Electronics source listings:
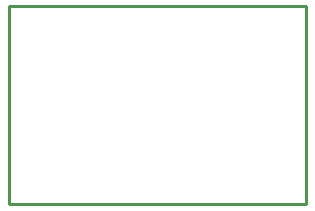
<source format=gko>
G04 ---------------------------- Layer name :KeepOutLayer *
G04 easyEDA 0.1*
G04 Scale: 100 percent, Rotated: No, Reflected: No *
G04 Dimensions in inches *
G04 leading zeros omitted , absolute positions ,2 integer and 4 * 
%FSLAX24Y24*%
%MOIN*%
G90*
G70D02*

%ADD10C,0.010000*%
G54D10*
G01X0Y13200D02*
G01X9900Y13200D01*
G01X9900Y6600D01*
G01X0Y6600D01*
G01X0Y13200D01*

%LPD*%
%LNVIA PAD TRACK COPPERAREA*%

M00*
M02*
</source>
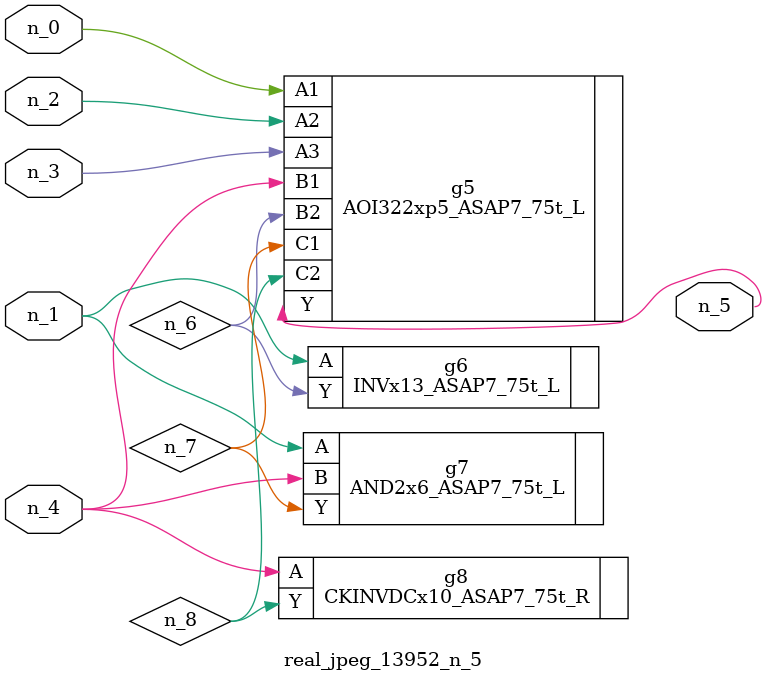
<source format=v>
module real_jpeg_13952_n_5 (n_4, n_0, n_1, n_2, n_3, n_5);

input n_4;
input n_0;
input n_1;
input n_2;
input n_3;

output n_5;

wire n_8;
wire n_6;
wire n_7;

AOI322xp5_ASAP7_75t_L g5 ( 
.A1(n_0),
.A2(n_2),
.A3(n_3),
.B1(n_4),
.B2(n_6),
.C1(n_7),
.C2(n_8),
.Y(n_5)
);

INVx13_ASAP7_75t_L g6 ( 
.A(n_1),
.Y(n_6)
);

AND2x6_ASAP7_75t_L g7 ( 
.A(n_1),
.B(n_4),
.Y(n_7)
);

CKINVDCx10_ASAP7_75t_R g8 ( 
.A(n_4),
.Y(n_8)
);


endmodule
</source>
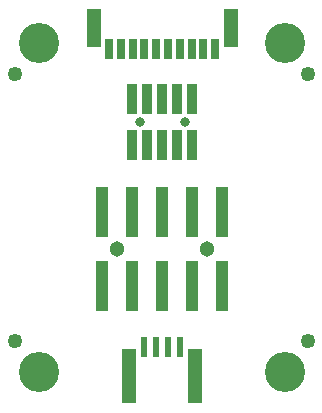
<source format=gbr>
G04 #@! TF.GenerationSoftware,KiCad,Pcbnew,5.1.0-rc2-unknown-036be7d~80~ubuntu16.04.1*
G04 #@! TF.CreationDate,2023-05-22T09:45:20+03:00*
G04 #@! TF.ProjectId,UEXT-MPQ_Rev_A,55455854-2d4d-4505-915f-5265765f412e,A*
G04 #@! TF.SameCoordinates,Original*
G04 #@! TF.FileFunction,Soldermask,Top*
G04 #@! TF.FilePolarity,Negative*
%FSLAX46Y46*%
G04 Gerber Fmt 4.6, Leading zero omitted, Abs format (unit mm)*
G04 Created by KiCad (PCBNEW 5.1.0-rc2-unknown-036be7d~80~ubuntu16.04.1) date 2023-05-22 09:45:20*
%MOMM*%
%LPD*%
G04 APERTURE LIST*
%ADD10R,0.701600X1.651600*%
%ADD11R,1.301600X3.201600*%
%ADD12R,0.861600X2.501600*%
%ADD13C,0.801600*%
%ADD14C,1.301600*%
%ADD15R,1.101600X4.351600*%
%ADD16C,1.254000*%
%ADD17C,3.401600*%
%ADD18R,0.601600X1.651600*%
%ADD19R,1.301600X4.601600*%
G04 APERTURE END LIST*
D10*
X82500000Y-130625000D03*
X83500000Y-130625000D03*
X84500000Y-130625000D03*
X85500000Y-130625000D03*
X86500000Y-130625000D03*
X87500000Y-130625000D03*
X88500000Y-130625000D03*
X89500000Y-130625000D03*
X90500000Y-130625000D03*
X91500000Y-130625000D03*
D11*
X81200000Y-128850000D03*
X92800000Y-128850000D03*
D12*
X84460000Y-138750500D03*
X85730000Y-138750500D03*
X87000000Y-138750500D03*
X88270000Y-138750500D03*
X89540000Y-138750500D03*
X84460000Y-134849500D03*
X88270000Y-134849500D03*
X89540000Y-134849500D03*
X87000000Y-134849500D03*
X85730000Y-134849500D03*
D13*
X88905000Y-136800000D03*
X85095000Y-136800000D03*
D14*
X90810000Y-147500000D03*
D15*
X81920000Y-150625000D03*
X81920000Y-144375000D03*
X84460000Y-150625000D03*
X84460000Y-144375000D03*
X87000000Y-150625000D03*
X87000000Y-144375000D03*
X89540000Y-150625000D03*
X89540000Y-144375000D03*
X92080000Y-150625000D03*
X92080000Y-144375000D03*
D14*
X83190000Y-147500000D03*
D16*
X99314000Y-155300000D03*
X74549000Y-155321000D03*
X74549000Y-132715000D03*
D17*
X76600000Y-130100000D03*
X97400000Y-130100000D03*
X76600000Y-157900000D03*
X97400000Y-157900000D03*
D16*
X99314000Y-132715000D03*
D18*
X88500000Y-155800000D03*
X86500000Y-155800000D03*
X87500000Y-155800000D03*
D19*
X84200000Y-158275000D03*
X89800000Y-158275000D03*
D18*
X85500000Y-155800000D03*
M02*

</source>
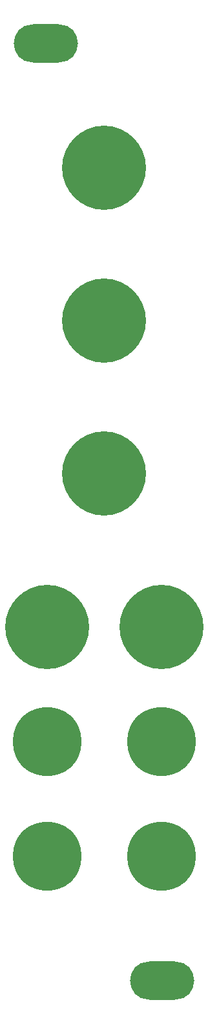
<source format=gbr>
%TF.GenerationSoftware,KiCad,Pcbnew,(6.0.9)*%
%TF.CreationDate,2023-01-29T17:19:16+01:00*%
%TF.ProjectId,wvtbl_face_plate,77767462-6c5f-4666-9163-655f706c6174,rev?*%
%TF.SameCoordinates,Original*%
%TF.FileFunction,Soldermask,Top*%
%TF.FilePolarity,Negative*%
%FSLAX46Y46*%
G04 Gerber Fmt 4.6, Leading zero omitted, Abs format (unit mm)*
G04 Created by KiCad (PCBNEW (6.0.9)) date 2023-01-29 17:19:16*
%MOMM*%
%LPD*%
G01*
G04 APERTURE LIST*
%ADD10O,8.400000X5.000000*%
%ADD11C,11.000000*%
%ADD12C,9.000000*%
G04 APERTURE END LIST*
D10*
%TO.C,U1*%
X57620000Y-161250000D03*
X42380000Y-38750000D03*
%TD*%
D11*
%TO.C,H103*%
X50000000Y-75000000D03*
%TD*%
%TO.C,H105*%
X50000000Y-95000000D03*
%TD*%
%TO.C,H109*%
X57500000Y-115000000D03*
%TD*%
D12*
%TO.C,H104*%
X42500000Y-130000000D03*
%TD*%
%TO.C,H106*%
X57500000Y-130000000D03*
%TD*%
%TO.C,H108*%
X57500000Y-145000000D03*
%TD*%
D11*
%TO.C,H107*%
X42500000Y-115000000D03*
%TD*%
%TO.C,H101*%
X50000000Y-55000000D03*
%TD*%
D12*
%TO.C,H102*%
X42500000Y-145000000D03*
%TD*%
M02*

</source>
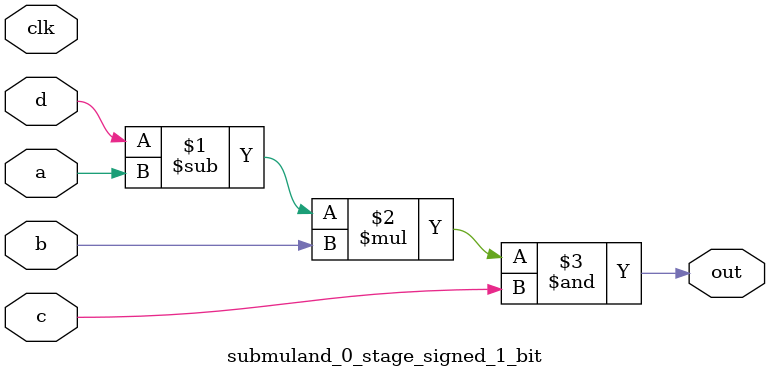
<source format=sv>
(* use_dsp = "yes" *) module submuland_0_stage_signed_1_bit(
	input signed [0:0] a,
	input signed [0:0] b,
	input signed [0:0] c,
	input signed [0:0] d,
	output [0:0] out,
	input clk);

	assign out = ((d - a) * b) & c;
endmodule

</source>
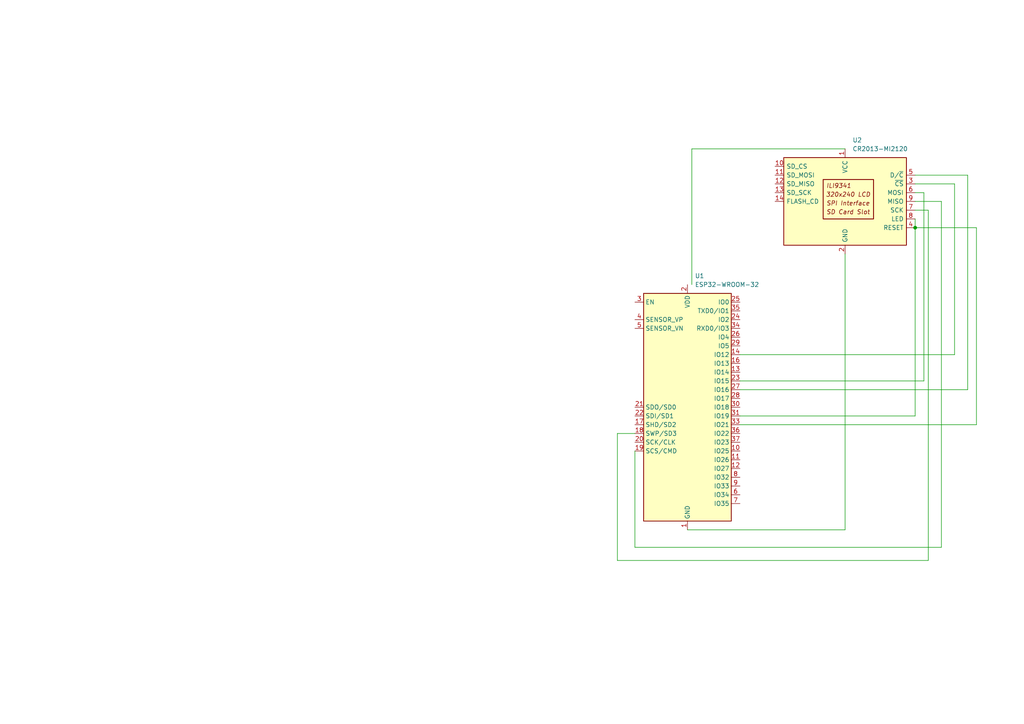
<source format=kicad_sch>
(kicad_sch
	(version 20250114)
	(generator "eeschema")
	(generator_version "9.0")
	(uuid "4824e268-926c-45cc-9cb1-e0e52a691ec1")
	(paper "A4")
	
	(junction
		(at 265.43 66.04)
		(diameter 0)
		(color 0 0 0 0)
		(uuid "96d4c333-7a02-4c3b-ba6a-a80c6f5704d3")
	)
	(wire
		(pts
			(xy 267.97 55.88) (xy 267.97 110.49)
		)
		(stroke
			(width 0)
			(type default)
		)
		(uuid "085fe49b-6330-415c-ba26-be2dbb59694f")
	)
	(wire
		(pts
			(xy 214.63 120.65) (xy 265.43 120.65)
		)
		(stroke
			(width 0)
			(type default)
		)
		(uuid "0adefe7e-eea9-469b-a281-d5635243ace2")
	)
	(wire
		(pts
			(xy 184.15 158.75) (xy 273.05 158.75)
		)
		(stroke
			(width 0)
			(type default)
		)
		(uuid "11a389ab-e6b6-4469-89b4-9265e1dc71ca")
	)
	(wire
		(pts
			(xy 184.15 125.73) (xy 179.07 125.73)
		)
		(stroke
			(width 0)
			(type default)
		)
		(uuid "2f8e18fc-f5b5-4feb-97bc-b4a0b4df0e54")
	)
	(wire
		(pts
			(xy 265.43 120.65) (xy 265.43 66.04)
		)
		(stroke
			(width 0)
			(type default)
		)
		(uuid "4fb2d3d5-6a28-4202-8cf5-0a40a6196f17")
	)
	(wire
		(pts
			(xy 280.67 113.03) (xy 280.67 50.8)
		)
		(stroke
			(width 0)
			(type default)
		)
		(uuid "50ca0dc4-e6f0-40ca-a4c8-a346b4cb554d")
	)
	(wire
		(pts
			(xy 276.86 102.87) (xy 276.86 53.34)
		)
		(stroke
			(width 0)
			(type default)
		)
		(uuid "5db88221-fcf3-4a87-acc1-b317969a107c")
	)
	(wire
		(pts
			(xy 179.07 125.73) (xy 179.07 162.56)
		)
		(stroke
			(width 0)
			(type default)
		)
		(uuid "5e80f661-e710-4a40-b813-1be5cb76181d")
	)
	(wire
		(pts
			(xy 267.97 55.88) (xy 265.43 55.88)
		)
		(stroke
			(width 0)
			(type default)
		)
		(uuid "629a4d90-f194-46f3-9abc-17104a78157b")
	)
	(wire
		(pts
			(xy 184.15 130.81) (xy 184.15 158.75)
		)
		(stroke
			(width 0)
			(type default)
		)
		(uuid "64314f67-8614-47c2-9992-43c01899ebf9")
	)
	(wire
		(pts
			(xy 269.24 162.56) (xy 269.24 60.96)
		)
		(stroke
			(width 0)
			(type default)
		)
		(uuid "699327f2-c52b-4b68-94c2-70f2bca874c1")
	)
	(wire
		(pts
			(xy 214.63 123.19) (xy 283.21 123.19)
		)
		(stroke
			(width 0)
			(type default)
		)
		(uuid "7464ff98-179b-4b34-9f56-be05f9868e8e")
	)
	(wire
		(pts
			(xy 214.63 110.49) (xy 267.97 110.49)
		)
		(stroke
			(width 0)
			(type default)
		)
		(uuid "792b972a-16d1-494d-9295-7d110d106aa2")
	)
	(wire
		(pts
			(xy 265.43 66.04) (xy 265.43 63.5)
		)
		(stroke
			(width 0)
			(type default)
		)
		(uuid "7ce2f272-67cc-4260-90c7-6a43408c1d30")
	)
	(wire
		(pts
			(xy 179.07 162.56) (xy 269.24 162.56)
		)
		(stroke
			(width 0)
			(type default)
		)
		(uuid "7f68358d-ddeb-41e6-9156-def9812fded2")
	)
	(wire
		(pts
			(xy 280.67 50.8) (xy 265.43 50.8)
		)
		(stroke
			(width 0)
			(type default)
		)
		(uuid "897fc2ea-e01b-4b2c-9a81-05231500d2a8")
	)
	(wire
		(pts
			(xy 199.39 153.67) (xy 245.11 153.67)
		)
		(stroke
			(width 0)
			(type default)
		)
		(uuid "8cb6094e-464c-4a65-94b2-88626fc25cdb")
	)
	(wire
		(pts
			(xy 273.05 58.42) (xy 265.43 58.42)
		)
		(stroke
			(width 0)
			(type default)
		)
		(uuid "9246ce0e-cf11-4cde-9346-57439f45380e")
	)
	(wire
		(pts
			(xy 276.86 53.34) (xy 265.43 53.34)
		)
		(stroke
			(width 0)
			(type default)
		)
		(uuid "96766ad9-fd43-49ec-850f-a55cd7bb1fa0")
	)
	(wire
		(pts
			(xy 214.63 102.87) (xy 276.86 102.87)
		)
		(stroke
			(width 0)
			(type default)
		)
		(uuid "a1f47266-729c-4c5c-8862-119989e7e410")
	)
	(wire
		(pts
			(xy 200.66 43.18) (xy 245.11 43.18)
		)
		(stroke
			(width 0)
			(type default)
		)
		(uuid "a444b346-2371-4ba3-8526-360515d6087a")
	)
	(wire
		(pts
			(xy 283.21 66.04) (xy 265.43 66.04)
		)
		(stroke
			(width 0)
			(type default)
		)
		(uuid "bd055eef-4407-4867-9a11-61c472f39a04")
	)
	(wire
		(pts
			(xy 269.24 60.96) (xy 265.43 60.96)
		)
		(stroke
			(width 0)
			(type default)
		)
		(uuid "c60e833f-6452-4694-8495-ed034d9e8a93")
	)
	(wire
		(pts
			(xy 214.63 113.03) (xy 280.67 113.03)
		)
		(stroke
			(width 0)
			(type default)
		)
		(uuid "d8db7c6c-a104-4f4f-93e1-0df1c432b8b6")
	)
	(wire
		(pts
			(xy 200.66 82.55) (xy 200.66 43.18)
		)
		(stroke
			(width 0)
			(type default)
		)
		(uuid "eae60104-ad9b-4a88-a1a2-931edf05e3d5")
	)
	(wire
		(pts
			(xy 273.05 158.75) (xy 273.05 58.42)
		)
		(stroke
			(width 0)
			(type default)
		)
		(uuid "f0835921-9eb5-4b3a-b63d-0acfda8214ea")
	)
	(wire
		(pts
			(xy 245.11 73.66) (xy 245.11 153.67)
		)
		(stroke
			(width 0)
			(type default)
		)
		(uuid "fca09a60-5a0b-407b-9b82-a8bf74f37833")
	)
	(wire
		(pts
			(xy 283.21 123.19) (xy 283.21 66.04)
		)
		(stroke
			(width 0)
			(type default)
		)
		(uuid "fd53a644-9b9d-40f1-9627-41638d2a0e21")
	)
	(symbol
		(lib_id "RF_Module:ESP32-WROOM-32")
		(at 199.39 118.11 0)
		(unit 1)
		(exclude_from_sim no)
		(in_bom yes)
		(on_board yes)
		(dnp no)
		(fields_autoplaced yes)
		(uuid "a398f559-da22-4892-a64b-fc5b587208f1")
		(property "Reference" "U1"
			(at 201.5333 80.01 0)
			(effects
				(font
					(size 1.27 1.27)
				)
				(justify left)
			)
		)
		(property "Value" "ESP32-WROOM-32"
			(at 201.5333 82.55 0)
			(effects
				(font
					(size 1.27 1.27)
				)
				(justify left)
			)
		)
		(property "Footprint" "RF_Module:ESP32-WROOM-32"
			(at 199.39 156.21 0)
			(effects
				(font
					(size 1.27 1.27)
				)
				(hide yes)
			)
		)
		(property "Datasheet" "https://www.espressif.com/sites/default/files/documentation/esp32-wroom-32_datasheet_en.pdf"
			(at 191.77 116.84 0)
			(effects
				(font
					(size 1.27 1.27)
				)
				(hide yes)
			)
		)
		(property "Description" "RF Module, ESP32-D0WDQ6 SoC, Wi-Fi 802.11b/g/n, Bluetooth, BLE, 32-bit, 2.7-3.6V, onboard antenna, SMD"
			(at 199.39 118.11 0)
			(effects
				(font
					(size 1.27 1.27)
				)
				(hide yes)
			)
		)
		(pin "4"
			(uuid "be834af3-7bb1-47af-969a-43b9ca15e4a6")
		)
		(pin "26"
			(uuid "fb95c8bd-d2bb-487c-a015-a32e6d17186d")
		)
		(pin "2"
			(uuid "774083ab-df6d-4f1f-bf51-a400c55e9e3e")
		)
		(pin "33"
			(uuid "e3927964-6e0c-4107-b1c3-43b69c533f70")
		)
		(pin "20"
			(uuid "708378ea-ab05-478a-80d1-9ff9ec816956")
		)
		(pin "38"
			(uuid "f5184f45-dab1-41f9-a8fe-e7d8d42c61c4")
		)
		(pin "28"
			(uuid "70997d35-ddc7-4c1f-9fa4-40bc4dc26bc0")
		)
		(pin "30"
			(uuid "f4434835-dd80-4314-ac0f-abd1cae4df5e")
		)
		(pin "22"
			(uuid "8f924724-df98-4894-876b-a25d4c4a9a0e")
		)
		(pin "31"
			(uuid "dcb15a62-4602-4620-9a66-26d182bb57c2")
		)
		(pin "29"
			(uuid "1e496bd6-b3cc-4661-a2ca-705d0b8aec44")
		)
		(pin "25"
			(uuid "a303a448-ac8d-42c8-9707-379d82ee63eb")
		)
		(pin "37"
			(uuid "cba99bbf-5c77-416d-a817-a4010ee38844")
		)
		(pin "18"
			(uuid "806480c9-e38b-4210-a9d9-3fffc6df2678")
		)
		(pin "8"
			(uuid "40a95d3a-c540-468d-811c-9de8b559640c")
		)
		(pin "6"
			(uuid "50a5c2a7-0efe-4187-bab8-22aa13d69366")
		)
		(pin "3"
			(uuid "5ce0c545-2205-4387-8430-51a0a7ac8ca9")
		)
		(pin "5"
			(uuid "773f06a4-573e-43bd-b764-85eaf8b86c0c")
		)
		(pin "17"
			(uuid "4c459379-6dd4-4e0d-93e2-73ad4bbb15b0")
		)
		(pin "32"
			(uuid "2eeefca3-7daf-480a-977f-56f9a0502ba2")
		)
		(pin "14"
			(uuid "84444953-11d0-4153-b960-518d4e4c2978")
		)
		(pin "13"
			(uuid "3ed2bb0c-6946-40e8-b2bf-aa0f2bf2f4b6")
		)
		(pin "19"
			(uuid "ca0291d5-661b-448f-a2a0-972627d342b5")
		)
		(pin "15"
			(uuid "adcfb6ea-aeb4-4118-b794-3b28c9dabedf")
		)
		(pin "34"
			(uuid "de042b87-5910-434e-baa7-a79d95d47d36")
		)
		(pin "23"
			(uuid "c8322a77-249d-4891-b8be-6cd86265bb27")
		)
		(pin "36"
			(uuid "ce518358-a184-4b58-8dfa-2fa633c2b47d")
		)
		(pin "10"
			(uuid "6e838314-6024-4efe-b29c-9ff0c3258839")
		)
		(pin "1"
			(uuid "4c98d131-0beb-4f94-9bfd-724e32db2f51")
		)
		(pin "35"
			(uuid "85a5c4e2-9d2e-413b-943f-236573dbbb35")
		)
		(pin "24"
			(uuid "c97cbd47-a6be-4377-9938-deedbf64e284")
		)
		(pin "16"
			(uuid "aa80c2d7-235b-42c3-afd5-01e3cf76aec4")
		)
		(pin "27"
			(uuid "1de1eb09-6133-4bf4-92de-ad1aba0b7f9c")
		)
		(pin "11"
			(uuid "c591b6ae-0e1e-43b6-ba38-eb1bd4ab671a")
		)
		(pin "21"
			(uuid "93c8b7fe-2ae6-41ee-a746-98afc0a04423")
		)
		(pin "12"
			(uuid "f190587c-65e6-459d-94dc-62e6532dfd13")
		)
		(pin "9"
			(uuid "8d9f9ace-701b-49d3-9f6d-cea107a6a631")
		)
		(pin "7"
			(uuid "caf9384e-670d-482b-8256-b41683d93d66")
		)
		(pin "39"
			(uuid "6e30693a-68ca-4f3c-8260-556cf1984d1e")
		)
		(instances
			(project ""
				(path "/4824e268-926c-45cc-9cb1-e0e52a691ec1"
					(reference "U1")
					(unit 1)
				)
			)
		)
	)
	(symbol
		(lib_id "Driver_Display:CR2013-MI2120")
		(at 245.11 58.42 0)
		(unit 1)
		(exclude_from_sim no)
		(in_bom yes)
		(on_board yes)
		(dnp no)
		(fields_autoplaced yes)
		(uuid "b129f165-4ffa-4c30-8c02-e2a755bffeb9")
		(property "Reference" "U2"
			(at 247.2533 40.64 0)
			(effects
				(font
					(size 1.27 1.27)
				)
				(justify left)
			)
		)
		(property "Value" "CR2013-MI2120"
			(at 247.2533 43.18 0)
			(effects
				(font
					(size 1.27 1.27)
				)
				(justify left)
			)
		)
		(property "Footprint" "Display:CR2013-MI2120"
			(at 245.11 76.2 0)
			(effects
				(font
					(size 1.27 1.27)
				)
				(hide yes)
			)
		)
		(property "Datasheet" "http://pan.baidu.com/s/11Y990"
			(at 228.6 45.72 0)
			(effects
				(font
					(size 1.27 1.27)
				)
				(hide yes)
			)
		)
		(property "Description" "ILI9341 controller, SPI TFT LCD Display, 9-pin breakout PCB, 4-pin SD card interface, 5V/3.3V"
			(at 245.11 58.42 0)
			(effects
				(font
					(size 1.27 1.27)
				)
				(hide yes)
			)
		)
		(pin "12"
			(uuid "a6f36461-c411-42dd-bec9-cfb28eff85c3")
		)
		(pin "7"
			(uuid "4c6a8049-0fbc-48f1-8d86-ee8d99bbf2a1")
		)
		(pin "5"
			(uuid "a899ec79-f532-4d5e-8101-b6c49072671e")
		)
		(pin "8"
			(uuid "8b8bc0f9-745d-431f-a3c9-387a9aaa6f1e")
		)
		(pin "11"
			(uuid "17d7a084-4082-42cd-b433-2e561fe510bb")
		)
		(pin "13"
			(uuid "c997c076-b8ad-402b-bc01-3565760eb0f9")
		)
		(pin "2"
			(uuid "b07985d0-66ef-45bb-8a7d-fb7b2851b6f4")
		)
		(pin "6"
			(uuid "853268a7-bd5c-4b77-b611-e97aacad0894")
		)
		(pin "4"
			(uuid "d44a9ed4-4f4e-4e34-8b26-79b1d627f4d3")
		)
		(pin "9"
			(uuid "e7324a44-dbda-40a3-9ed4-d16f548e8df9")
		)
		(pin "3"
			(uuid "1ebdd79b-a242-4e62-92c0-2b3c5ae00232")
		)
		(pin "14"
			(uuid "7cd5b983-ea6e-4811-8b5b-3e3480c107b9")
		)
		(pin "10"
			(uuid "41ed3954-cf55-4eb3-ab9a-0c31a6fbf60b")
		)
		(pin "1"
			(uuid "b20e5729-3828-4288-976a-359b9fc141d6")
		)
		(instances
			(project ""
				(path "/4824e268-926c-45cc-9cb1-e0e52a691ec1"
					(reference "U2")
					(unit 1)
				)
			)
		)
	)
	(sheet_instances
		(path "/"
			(page "1")
		)
	)
	(embedded_fonts no)
)

</source>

TASK REQUIREMENTS:
Lines above with the string "Footprint" need to be found and copied.

ANSWER TO THIS TASK:
		(property "Footprint" "RF_Module:ESP32-WROOM-32"
		(property "Footprint" "Display:CR2013-MI2120"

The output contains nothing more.